## TEXT PASSAGE
Some participants thought health care professionals themselves would find it difficult to raise the issue because they might be concerned not to offend their patients, illustrated here:
…they canna really say to someone cause they dinna want to hurt their pride… (Patricia, 66).
However, the dominant theme in the data was the notion that it should be the responsibility of the health care professional to enquire about financial challenges as it was a difficult topic for patients to raise. This perspective was thought to be due to feelings of shame, embarrassment and in some cases, exacerbated by their health condition, as discussed above.
One dimension of the perceived benefits of a health care professional knowing about a person’s financial struggle was the apparent comfort that would be derived from knowing the GP or health care professional was aware of their position. It seemed that health care professional-knowing (which we believe was something akin to having empathy with their position) would, for some, be sufficient and mentally therapeutic in itself, as explained here
.. at the end of the day it's, it all goes back to the same, if, if it gets it out of your head and somebody listened to you and they tell, kind of, it's just a different, somebody else's different, looking at it a different way (Raymond, 56).

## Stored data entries

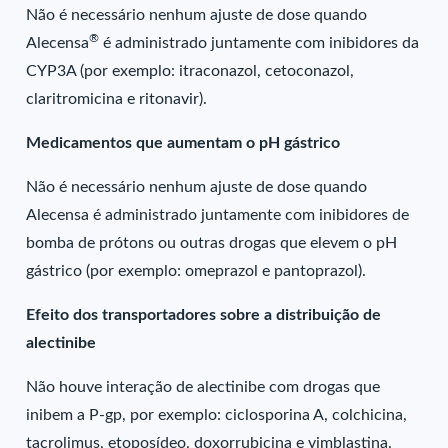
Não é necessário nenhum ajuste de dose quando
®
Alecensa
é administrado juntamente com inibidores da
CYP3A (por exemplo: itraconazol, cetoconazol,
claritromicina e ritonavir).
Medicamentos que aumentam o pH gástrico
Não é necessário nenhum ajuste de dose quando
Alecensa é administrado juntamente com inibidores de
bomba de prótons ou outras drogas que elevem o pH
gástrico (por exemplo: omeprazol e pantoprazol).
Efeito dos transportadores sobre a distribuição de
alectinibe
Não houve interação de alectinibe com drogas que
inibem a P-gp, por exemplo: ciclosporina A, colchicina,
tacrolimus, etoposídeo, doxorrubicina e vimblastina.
--
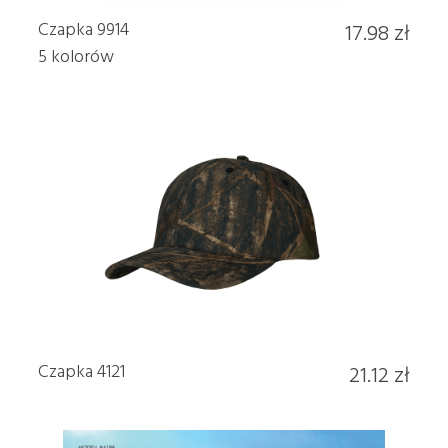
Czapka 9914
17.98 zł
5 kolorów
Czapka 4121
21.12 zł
==
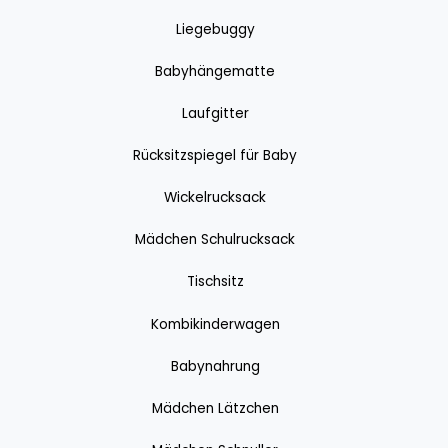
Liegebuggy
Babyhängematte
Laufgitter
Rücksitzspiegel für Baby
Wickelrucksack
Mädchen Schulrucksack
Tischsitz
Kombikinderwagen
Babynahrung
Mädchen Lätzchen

## TASKS TO COMPLETE
1. According to the passage on discussing financial struggles with health care professionals, what was the dominant theme in the data?
2. Write the next part of the passage on discussing financial struggles with health care professionals, picking up right after its final sentence.

## RESPONSES TO THE TASKS
1. The dominant theme was that enquiring about financial challenges should be the health care professional's responsibility, because patients found it a difficult topic to raise.

2.
The other dimension of this health care professional-knowing was the view that it would enable better access to food-based help and support. Health care professionals were viewed as important signposting or referral agents to services such as food banks, support groups, food pantries or social groups or specialist health and social care professionals and services. Those included dieticians, social workers, nurses, community psychiatric nurses and pharmacists. Participants’ expectations of health care professional support did not include their being able to help with or alleviate the financial challenges that has caused our participants to be food insecure in the first place.
[1] A general practitioner in the UK is a general medical practitioner that is based in the primary care setting, sometimes referred to as a family doctor in other national jurisdictions.